> What the task requires:
Report only the number of lines in the entries below that hold the word "dans".

Record excerpts: Begin

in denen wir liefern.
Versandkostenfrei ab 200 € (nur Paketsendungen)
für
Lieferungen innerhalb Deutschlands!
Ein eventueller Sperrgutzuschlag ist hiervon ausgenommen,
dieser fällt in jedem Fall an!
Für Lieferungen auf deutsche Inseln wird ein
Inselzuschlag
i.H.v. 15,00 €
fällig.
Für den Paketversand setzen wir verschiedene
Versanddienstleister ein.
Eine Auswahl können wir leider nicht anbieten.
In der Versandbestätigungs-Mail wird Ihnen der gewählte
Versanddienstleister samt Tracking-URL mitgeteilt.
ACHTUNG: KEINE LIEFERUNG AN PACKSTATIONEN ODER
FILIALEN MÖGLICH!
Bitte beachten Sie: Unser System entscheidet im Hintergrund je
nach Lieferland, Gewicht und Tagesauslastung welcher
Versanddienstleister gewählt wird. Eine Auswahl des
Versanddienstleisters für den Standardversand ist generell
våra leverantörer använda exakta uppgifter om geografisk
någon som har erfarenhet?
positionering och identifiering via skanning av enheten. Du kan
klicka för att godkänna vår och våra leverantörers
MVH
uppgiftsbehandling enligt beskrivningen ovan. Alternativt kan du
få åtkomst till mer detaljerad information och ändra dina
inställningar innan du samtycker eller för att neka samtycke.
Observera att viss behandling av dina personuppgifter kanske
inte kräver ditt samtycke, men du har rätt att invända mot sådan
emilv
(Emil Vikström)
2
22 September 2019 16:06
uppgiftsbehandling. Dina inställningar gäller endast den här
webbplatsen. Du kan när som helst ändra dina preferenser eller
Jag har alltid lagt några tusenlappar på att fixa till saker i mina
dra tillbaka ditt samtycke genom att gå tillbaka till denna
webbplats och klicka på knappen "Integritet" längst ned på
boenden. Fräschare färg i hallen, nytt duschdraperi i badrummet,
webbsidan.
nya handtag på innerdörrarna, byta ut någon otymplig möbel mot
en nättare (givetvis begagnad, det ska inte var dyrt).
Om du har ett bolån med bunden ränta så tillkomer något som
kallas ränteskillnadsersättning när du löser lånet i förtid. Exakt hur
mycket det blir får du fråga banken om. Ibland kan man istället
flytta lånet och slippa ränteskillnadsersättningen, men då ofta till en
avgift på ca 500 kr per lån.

Record excerpts: End
Record excerpts: Begin

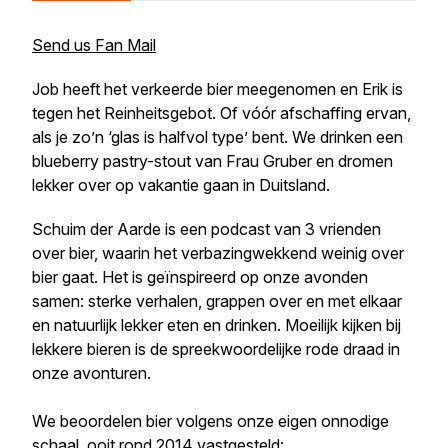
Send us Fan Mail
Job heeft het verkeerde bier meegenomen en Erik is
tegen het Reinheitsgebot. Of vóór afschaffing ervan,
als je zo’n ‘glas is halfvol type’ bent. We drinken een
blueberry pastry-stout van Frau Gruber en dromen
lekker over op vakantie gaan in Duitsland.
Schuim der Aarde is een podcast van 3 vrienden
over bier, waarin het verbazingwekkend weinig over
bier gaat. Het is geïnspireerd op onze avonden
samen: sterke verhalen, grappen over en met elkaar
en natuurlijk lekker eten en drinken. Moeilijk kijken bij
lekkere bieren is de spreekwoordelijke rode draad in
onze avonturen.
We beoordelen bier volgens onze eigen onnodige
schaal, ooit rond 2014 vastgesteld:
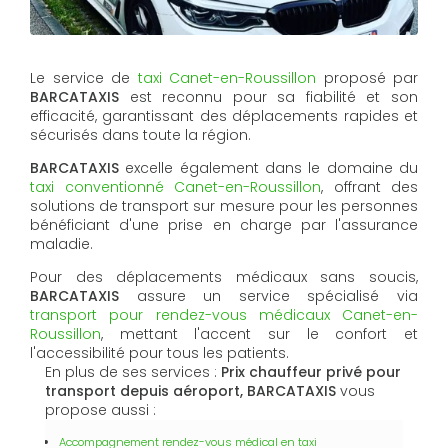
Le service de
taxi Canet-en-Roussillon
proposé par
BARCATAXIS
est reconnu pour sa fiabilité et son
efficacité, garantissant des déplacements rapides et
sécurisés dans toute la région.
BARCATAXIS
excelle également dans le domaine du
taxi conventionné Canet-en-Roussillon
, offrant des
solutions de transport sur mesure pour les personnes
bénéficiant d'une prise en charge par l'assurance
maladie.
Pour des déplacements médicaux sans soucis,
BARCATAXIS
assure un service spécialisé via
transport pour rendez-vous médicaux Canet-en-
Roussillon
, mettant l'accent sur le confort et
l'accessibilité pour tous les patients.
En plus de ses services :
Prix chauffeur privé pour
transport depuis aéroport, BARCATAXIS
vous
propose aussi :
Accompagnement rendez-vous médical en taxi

Record excerpts: End
Record excerpts: Begin

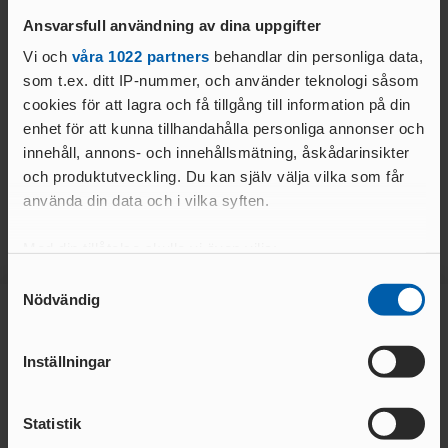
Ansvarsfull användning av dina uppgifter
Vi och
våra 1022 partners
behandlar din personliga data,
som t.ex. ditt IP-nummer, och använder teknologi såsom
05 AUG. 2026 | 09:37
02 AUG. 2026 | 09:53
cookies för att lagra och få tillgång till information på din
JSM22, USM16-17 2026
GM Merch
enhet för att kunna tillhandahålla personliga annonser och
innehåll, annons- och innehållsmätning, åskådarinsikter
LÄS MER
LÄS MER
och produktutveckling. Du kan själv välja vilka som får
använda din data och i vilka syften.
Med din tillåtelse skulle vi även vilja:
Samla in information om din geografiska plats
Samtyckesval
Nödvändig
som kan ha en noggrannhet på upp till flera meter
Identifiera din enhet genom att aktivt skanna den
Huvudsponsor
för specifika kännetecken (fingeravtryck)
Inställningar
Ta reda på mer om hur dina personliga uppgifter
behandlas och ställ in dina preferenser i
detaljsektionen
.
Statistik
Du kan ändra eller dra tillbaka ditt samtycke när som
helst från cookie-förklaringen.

Record excerpts: End

> Result of this task:
2